You may not have noticed (but only if you’ve been living in a hermetically sealed shipping container). This month is the sixtieth anniversary of what’s politely termed the Roswell incident.
That incident unfolded like this. In July, 1947, New Mexico sheep rancher William Brazel showed up at the Roswell Army Air Field with some unusual debris in the bed of his pickup – weird leavings that he’d found in a pasture near the tiny town of Corona. This initiated a series of events that eventually became a drawn-out pot boiler about a crashed, alien spaceship. The plot line is simple: extraterrestrials came to visit, and accidentally destroyed their craft. The remains were efficiently collected and perfectly hidden by a government paranoid about security. According to the die-hard believers, the feds, even now, aren’t willing to fess up to the fact that aliens were on our front porch.

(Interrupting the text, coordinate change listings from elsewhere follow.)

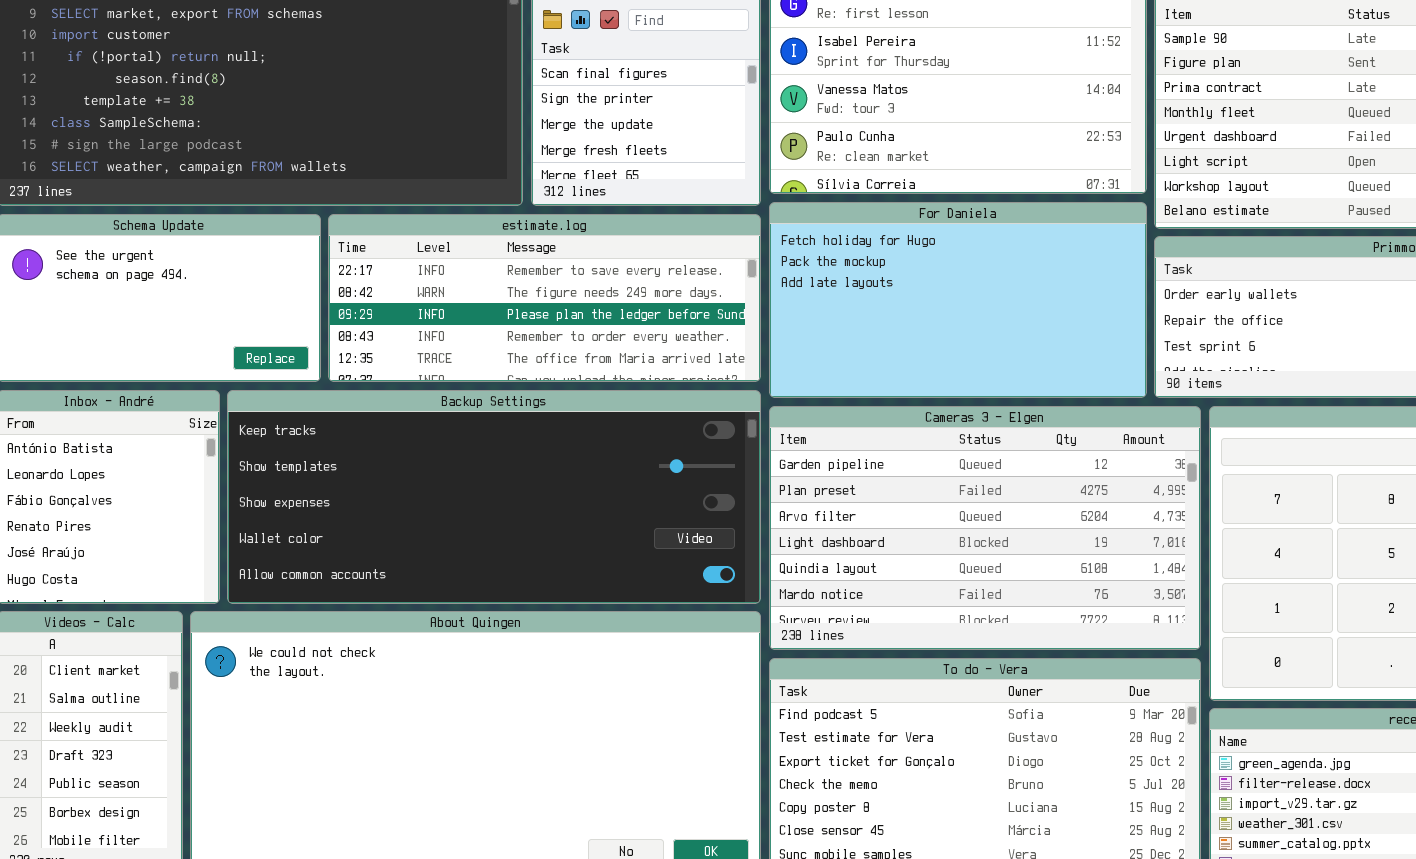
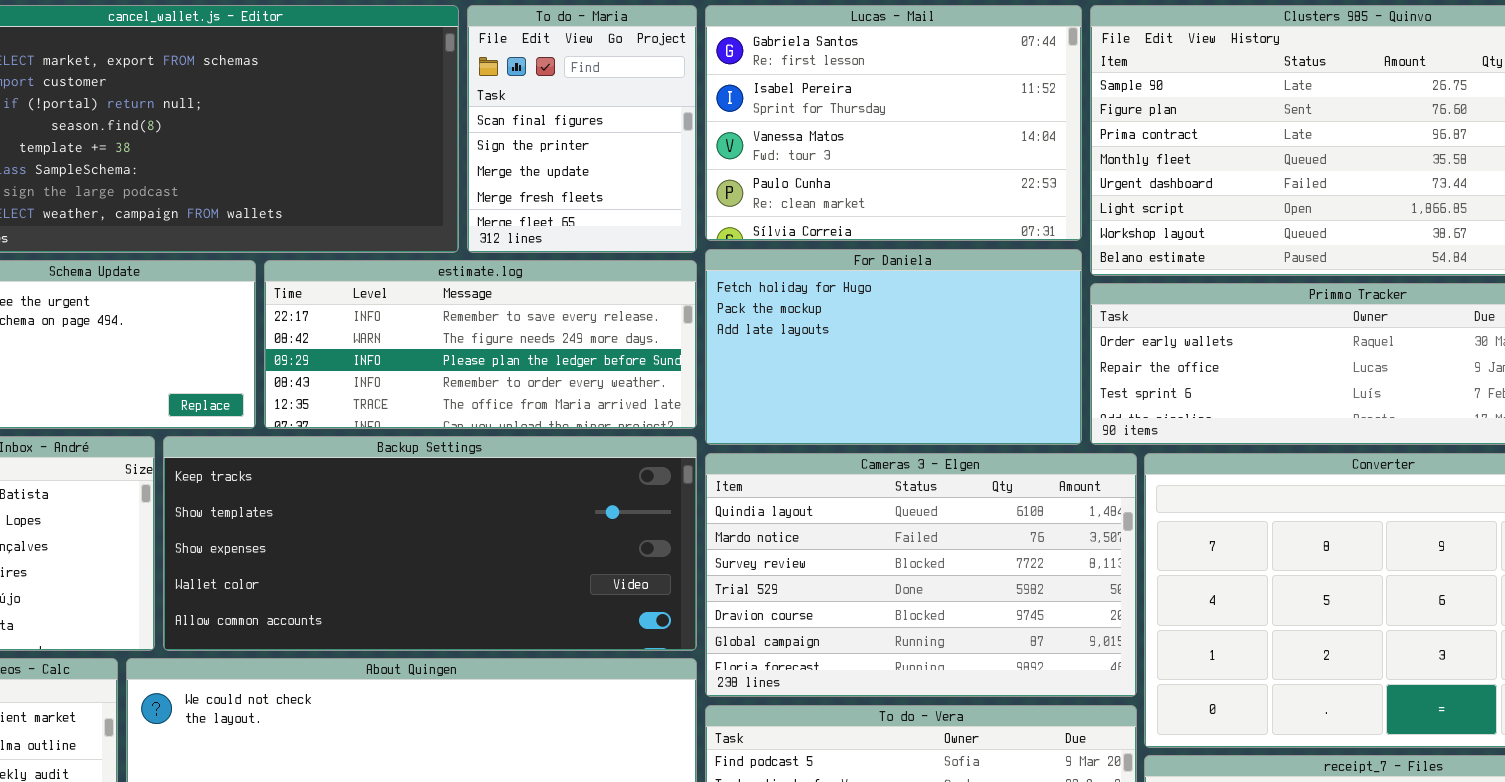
Cameras 3 - Elgen: [769,406,1201,650] -> [705,453,1137,697], scrolled down 4 rows

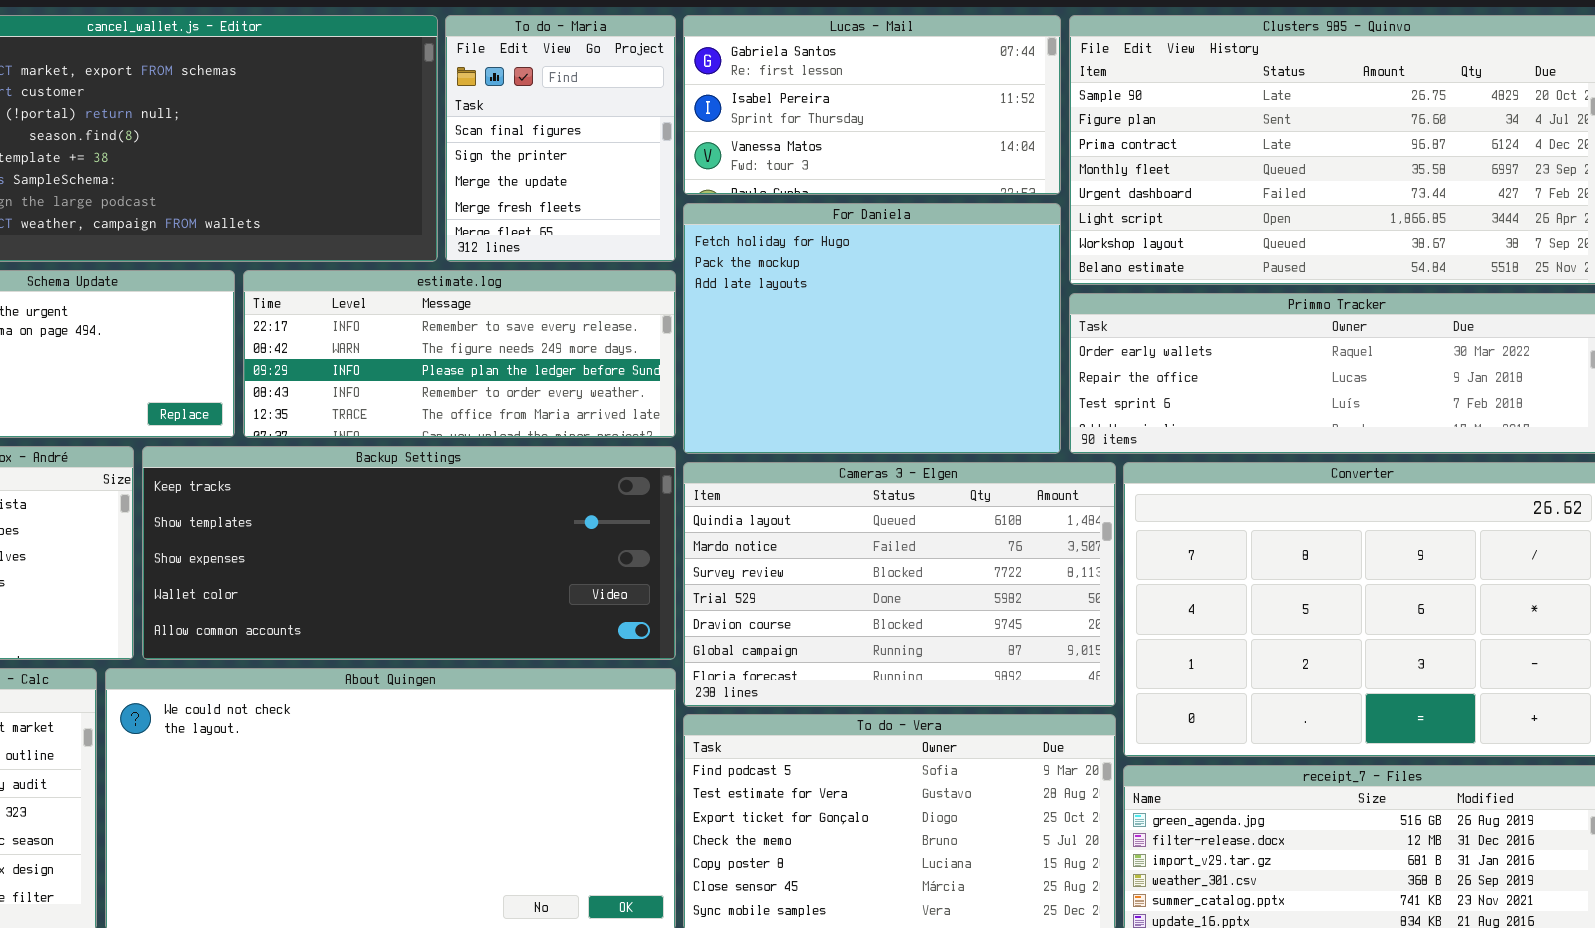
Lucas - Mail: [705,5,1082,241] -> [683,15,1061,195], resized
For Daniela: [705,249,1082,445] -> [683,203,1061,454], resized

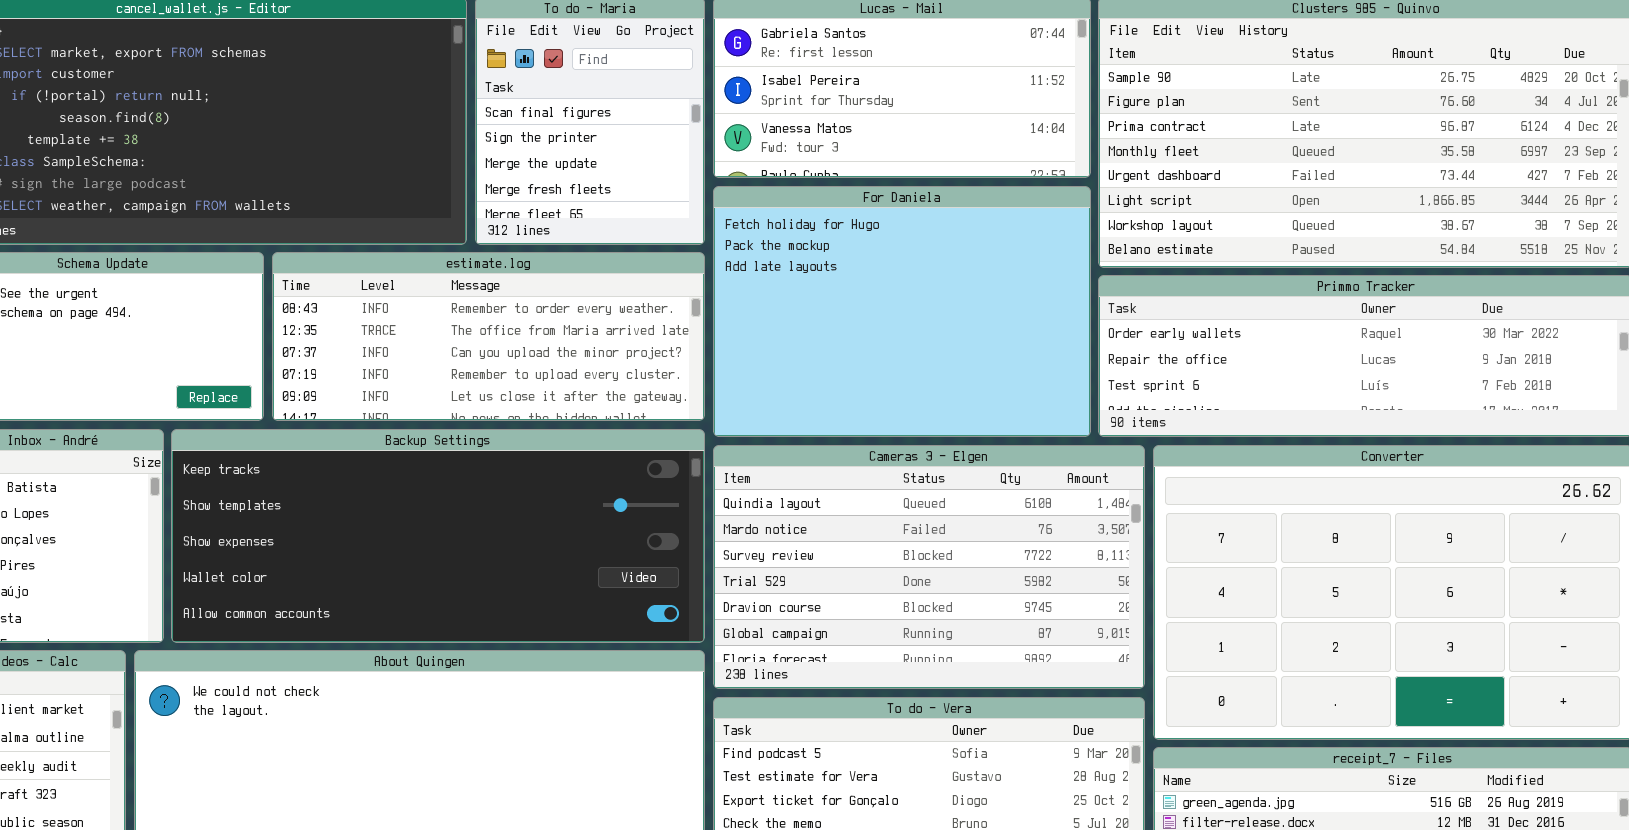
estimate.log: [243,270,676,438] -> [272,252,705,421], scrolled down 3 rows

Now Roswell isn’t the only story about aliens come to Earth, although it’s certainly garnered more press than most. Admittedly, there’s some indication that its popularity, even among the UFO in-crowd, may be oxidizing somewhat. In a recent query to ten experts made by the Fortean Times web site, Roswell was mentioned only once as a “most interesting UFO case.” And that single mention was offered by Stanton Friedman, who, as the greatest proponent of the Roswell story, certainly has a dog in the fight.